Cameron told a tense House of Commons during more than six hours of debate that the hallmarks of the campaign would be "patience and persistence, not shock and awe" — a reference to the phrase associated with the invasion of Iraq.

That unpopular intervention has cast a shadow over the discussions because critics fear that Europe will be drawn into a wider conflict, specifically taking on the Islamic group's fighters in Syria.

British lawmakers voted 524-43 for action after being urgently recalled from a recess. Belgian also overwhelmingly approved, voting 114-2 to take part, despite widespread concerns that more terrorism may follow in their homeland as a result.

In May, Belgium was shaken when a gunman opened fire at a Jewish museum in Brussels, killing four people. The suspect, French citizen Mehdi Nemouche, has been identified as a returning Islamic fighter from Syria, and leaders in Belgium and other European countries have expressed their fears that other returnees from Syria and Iraq may cause further havoc.

"We must fight against torture, against decapitations, so it's time to act," said Belgian lawmaker Veli Yuksel, a Flemish Christian Democrat

Denmark pledged seven F-16 fighter jets. Prime Minister Helle Thorning-Schmidt said her government would send four operational planes and three reserve jets along with 250 pilots and support staff for 12 months. Lawmakers in Denmark must also approve, but that is considered a formality.

"No one should be ducking in this case" she said. "Everyone should contribute."

Britain is expected to deploy Tornado GR4 aircraft, a handful of which are in Cyprus, within striking distance of northern Iraq.

The Tornados give the coalition an enhanced ability to hit moving targets with the use of the Dual Mode Brimstone missile, said Ben Goodlad from IHS Jane's. He said the weapons have a particular ability to hit convoys and fleeing targets.

The British resolution does not address any action in Syria, though many lawmakers tried to push the government to admit that this is the likely next step.

Cameron has justified action in Iraq as lawful because the Iraqi leadership has asked for help.

No European nation has yet agreed to join the U.S. and some Arab states in strikes in Syria.

The motion before Britain's Parliament set no time limit, and that caused unease.

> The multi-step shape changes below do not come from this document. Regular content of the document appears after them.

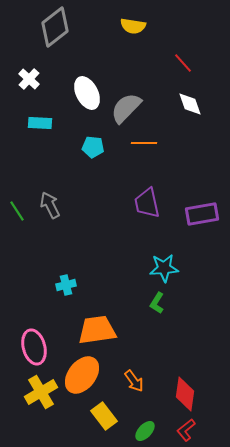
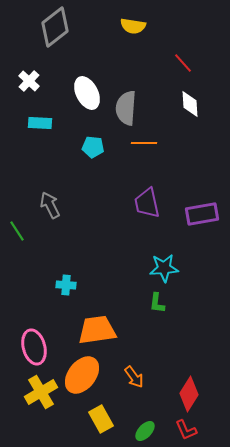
white cross: moved 2 px down
white diamond: rotated 16 degrees clockwise
gray semicircle: rotated 40 degrees counterclockwise
green line: moved 20 px down
cyan cross: rotated 18 degrees clockwise
green L-shape: rotated 25 degrees counterclockwise
orange arrow: moved 4 px up
red diamond: moved 4 px right; rotated 24 degrees clockwise
yellow rectangle: moved 3 px left, 3 px down; rotated 8 degrees clockwise
red L-shape: rotated 75 degrees counterclockwise
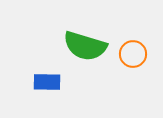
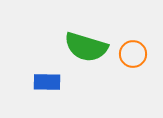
green semicircle: moved 1 px right, 1 px down
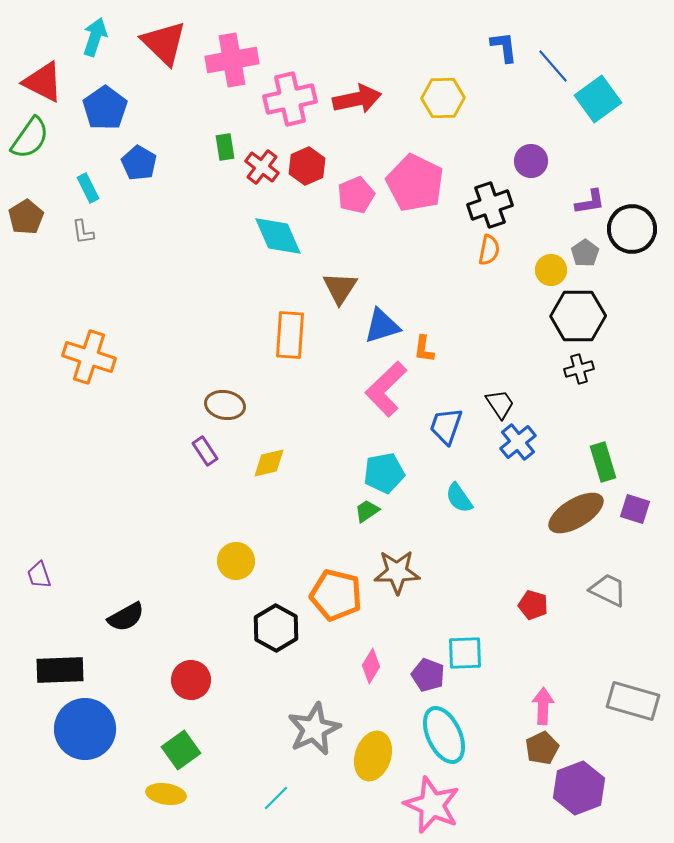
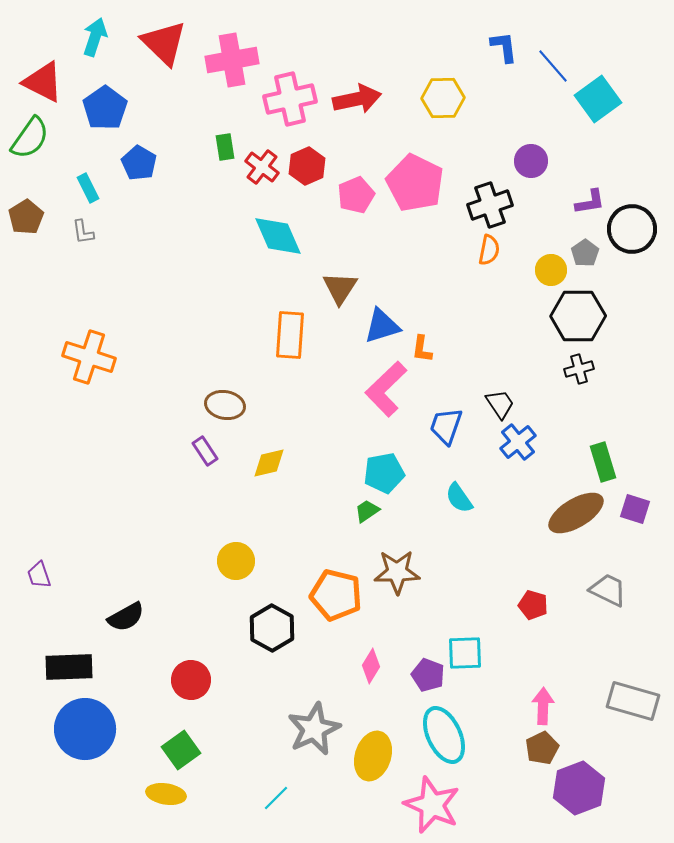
orange L-shape at (424, 349): moved 2 px left
black hexagon at (276, 628): moved 4 px left
black rectangle at (60, 670): moved 9 px right, 3 px up
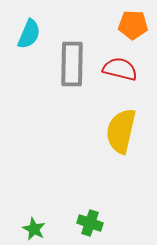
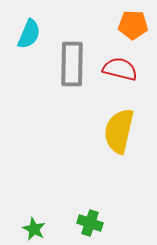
yellow semicircle: moved 2 px left
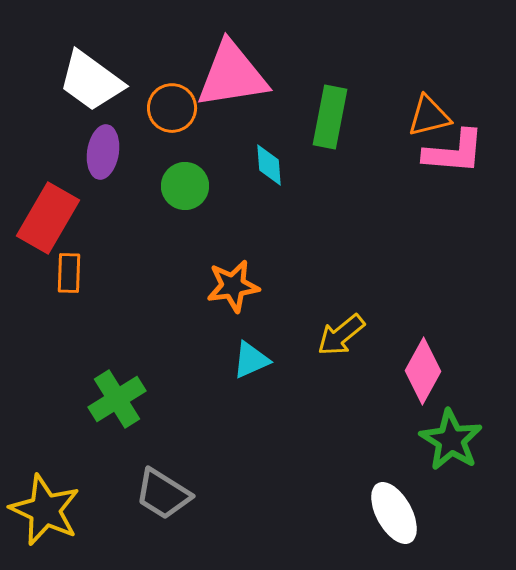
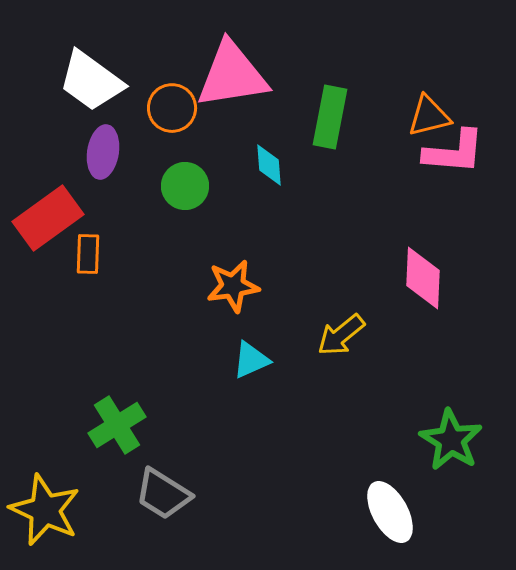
red rectangle: rotated 24 degrees clockwise
orange rectangle: moved 19 px right, 19 px up
pink diamond: moved 93 px up; rotated 26 degrees counterclockwise
green cross: moved 26 px down
white ellipse: moved 4 px left, 1 px up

Many lawmakers suggested the fight could stretch for years.

"ISIL is a death cult, it's a gang of terrorist murderers. It's not an army and it's certainly not an army that's going to be destroyed by aerial bombardment," said legislator George Galloway, using a former name for the radicals.

Cameron ensured his success by keeping the motion narrowly tailored — staving off the defeat suffered a year ago when Parliament shot down the idea of intervening in Syria to thwart Assad's use of chemical weapons.

Defense Secretary Michael Fallon later indicated that the government might later ask Parliament for support for Syrian airstrikes.

"ISIL is based in Syria, that's where its headquarters are, that's where its resources, its people are. To deal with ISIL you do have to deal and defeat them in both Iraq and in Syria," he told BBC. "We are taking this in a calm, measured way, step-by-step, but it is clear to us that obviously ISIL, in the end, has to be tackled on a broader front."